What are they?
A mortgage backed security is a kind of asset backed security backed by mortgages.
Mortgages are an asset, because anyone who takes one out is committed to paying it off in small chunks over a specified time period. During this time, there is a strong likelihood that the owner of the loan will receive a flow of cash from the person who took the mortgage out. And this flow of cash can be seen as an asset.
In order to form a mortgage backed security, the mortgage loans are typically sold to a specially formed company known as a special purpose entity, which is set up specifically to buy them.
This entity will then usually issue bonds, using the mortgages it owns as collateral.
Investors owning the bonds issued by the SPE receive interest payments. And these interest payments are made using the flow of cash coming from the people who originally took out the mortgages.
What's it got to do with the financial crisis?
In the decade preceding the crunch, the use of mortgage backed securities went through the roof.

* Dataset extract:
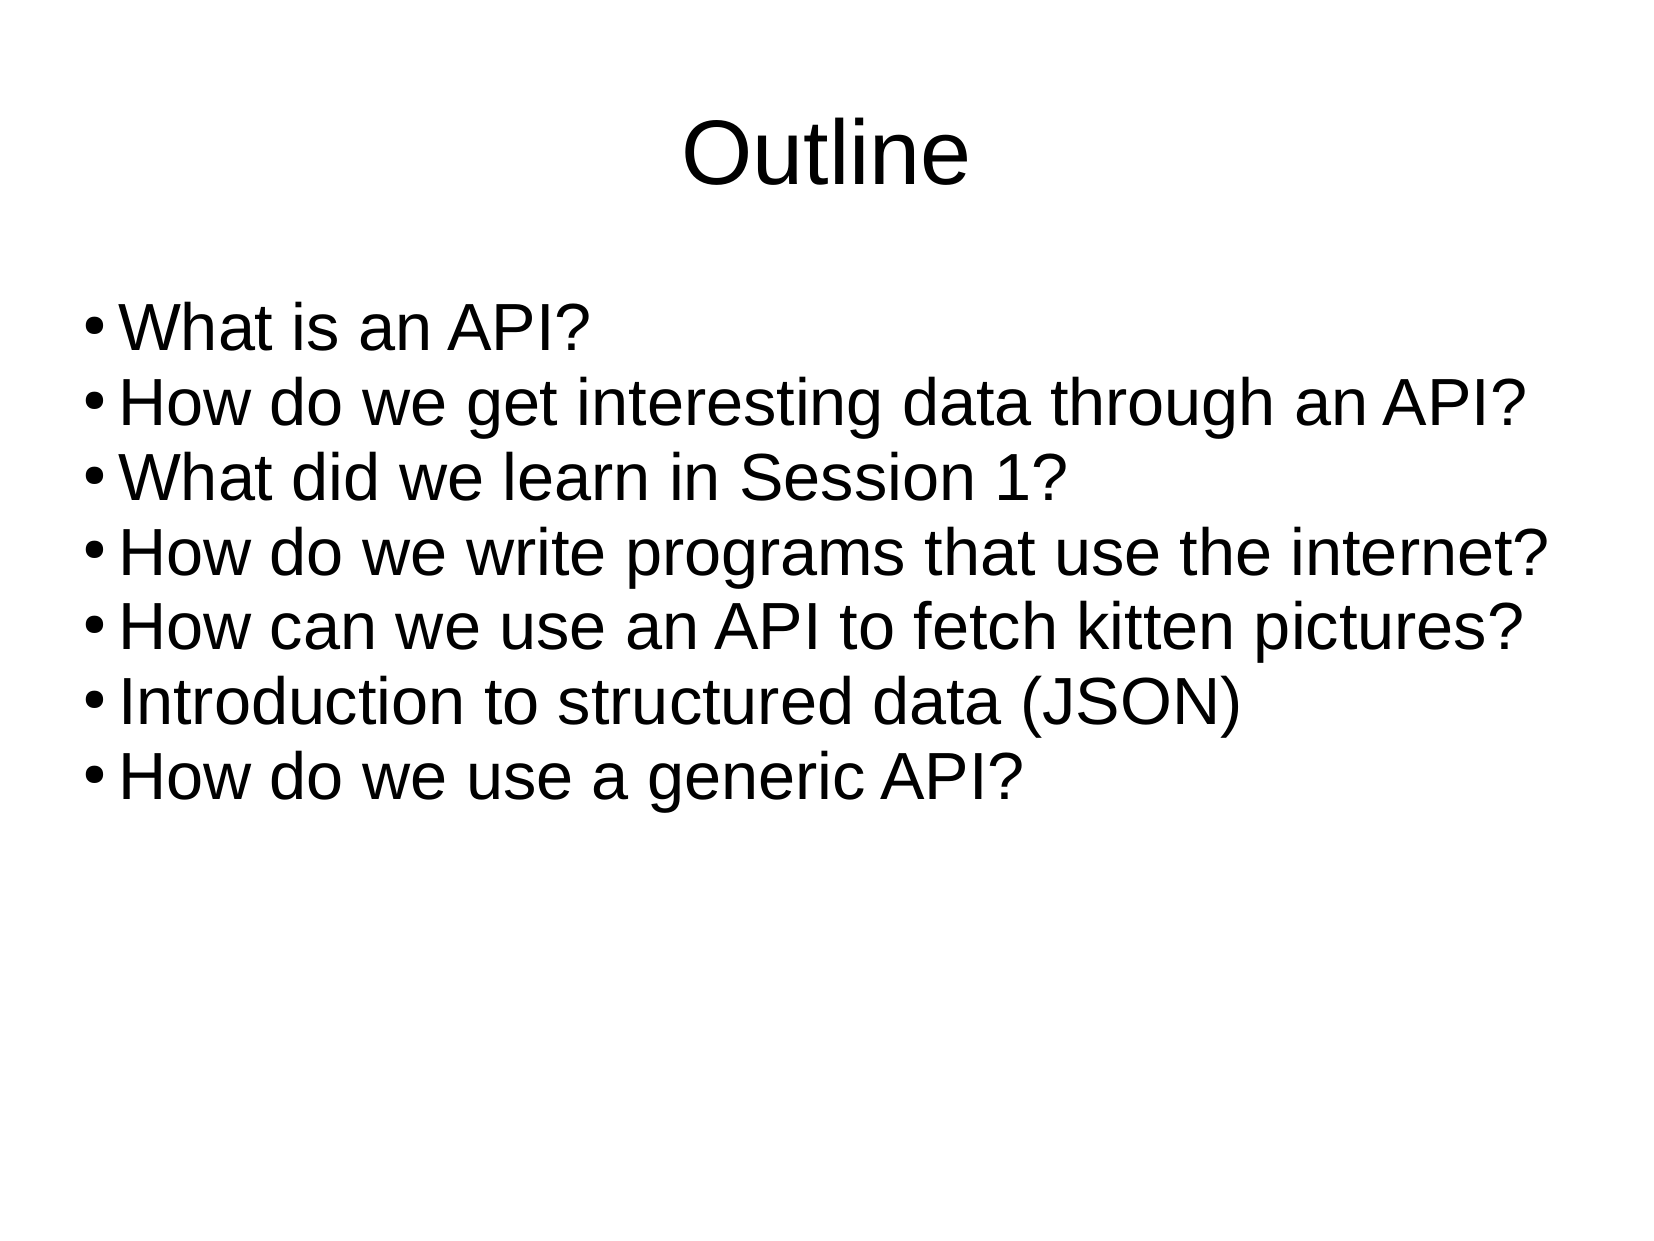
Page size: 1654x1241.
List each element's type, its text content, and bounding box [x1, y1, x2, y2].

* The tasks:
**A)** In the passage on mortgage backed securities, what is the specially formed company that buys the mortgage loans called?
**B)** Write out the passage on mortgage backed securities from "This entity will" up to and including "through the roof.".
**C)** Continue the passage on mortgage backed securities from the point at which it ends.

* Answers provided:
**A)** A special purpose entity (SPE).

**B)**
This entity will then usually issue bonds, using the mortgages it owns as collateral.
Investors owning the bonds issued by the SPE receive interest payments. And these interest payments are made using the flow of cash coming from the people who originally took out the mortgages.
What's it got to do with the financial crisis?
In the decade preceding the crunch, the use of mortgage backed securities went through the roof.

**C)**
In 1990, there were around $1.4 trillion of mortgage backed securities outstanding, according to the US Bond Market Association. By 2001, this had grown to nearly $4 trillion. And by 30 June 2007, this had risen to $6.9 trillion.
It is argued that such huge growth in mortgage backed securities encouraged reckless mortgage lending. Because they knew that they were going to sell the mortgages on to SPEs, the original mortgage lenders were willing to lend to people they would not have lent to had they been forced to keep those mortgages on their own books.
As a result, a higher and higher proportion of mortgages were made to sub-prime borrowers. In 2003, sub-prime mortgages accounted for 9% of the total mortgages taken out in the US. By 2007, this had risen to more than 20% of the market, according to the Center for Responsible Mortgage Lending.
As financial firms try to dig themselves out of the credit crunch, they may be actually jumping deeper into mortgage-backed securities. In the early 1990s, buyers of distressed mortgage-backed securities bought them for pennies on the dollar and often made huge returns on their investment. Hoping for a replay, banks are meddling in mortgages once again, hoping to score enough rich profits to pay big bonuses at the end of the year.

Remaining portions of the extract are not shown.